**Passage for review**.
· · · ·
# 9 days left to go



## carolleb (Oct 30, 2011)

Then I will be out there, right now a bit nervous, a bit scared, more of finding my way around and places I need to find. Im sure I will but also need to meet people, want to go to spanish lessons and try really hard to learn the language. I wonder how is the best way to go about meeting people, I cant be the only women to come out there can I, please someone tell me Im not lol.
I think making friends is important and do you have get togethers if so, would someone help me out here please.

regards carolle.


----------



## davexf (Jan 26, 2009)

Hi and welcome 

No you´re not the only woman to come to Spain; but Spain is a very large country, so what area are you moving to? 

Davexf


----------



## carolleb (Oct 30, 2011)

*torrox*

torrox in malaga province, Im getting nervous now, im very outgoing but I think its because I wont know where Im going for a while, I like to know what Im doing and I wont will I.

regards carolle


----------



## davexf (Jan 26, 2009)

Hi

Don´t worry (easy to say); you are moving to an area with many ex-pats and I´m sure there be one along soon from your area. It is a normal worry when you are making such a big change in your lifestyle. Time will make it survive; just enjoy the ride in the meantime. 

Davexf


----------



## carolleb (Oct 30, 2011)

*laughing*

at what you said and you were right (when you know what your doing its easy)
and thank you for that, I know it will take time to find my way around and Im sure I may get lost too from time to time. I suppose its all part of the adventure.

carolle.


----------



## davexf (Jan 26, 2009)

Hi

I moved over ten years ago (almost to the day); a lady friend whose husband worked for three weeks in four in England used to take herself off in the car, deliberately down roads she didn´t know, just to find out where they went !!! 

Yes deliberately got herself "lost". But she knew more roads and ways to get somewhere than a lot of ex-pats who had lived here for years 

Davexf


----------



## carolleb (Oct 30, 2011)

*how good is she*

that is a great thing to do, I think Im being silly, Im not daft but this is to change my life so want things to be better for me. 
Just to be able to find the town hall, or the place where i go for residency and Nie no its just all going to be so new.


----------



## davexf (Jan 26, 2009)

Hi

Yes of course it is; but it is not insurmountable; just look on it as "todays adventure". And make it enjoyable - sit down and have a coffee and watch the world go by when either you have given up for today, or you are congratulating yourself on having amassed more knowledge !!!
· · · ·
**Extracted data**.
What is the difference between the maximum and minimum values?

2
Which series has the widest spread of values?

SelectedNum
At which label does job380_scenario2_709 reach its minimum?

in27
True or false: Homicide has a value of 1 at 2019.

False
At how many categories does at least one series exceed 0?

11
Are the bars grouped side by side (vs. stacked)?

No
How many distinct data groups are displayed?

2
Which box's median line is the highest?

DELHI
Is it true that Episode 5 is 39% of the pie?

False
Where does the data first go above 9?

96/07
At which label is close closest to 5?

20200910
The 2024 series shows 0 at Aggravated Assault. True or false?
· · · ·
**Aim of the task**.
Write out the forum thread on moving to Spain word for word, from "# 9 days left" up to and including "regards carolle.".

**Response**.
# 9 days left to go



## carolleb (Oct 30, 2011)

Then I will be out there, right now a bit nervous, a bit scared, more of finding my way around and places I need to find. Im sure I will but also need to meet people, want to go to spanish lessons and try really hard to learn the language. I wonder how is the best way to go about meeting people, I cant be the only women to come out there can I, please someone tell me Im not lol.
I think making friends is important and do you have get togethers if so, would someone help me out here please.

regards carolle.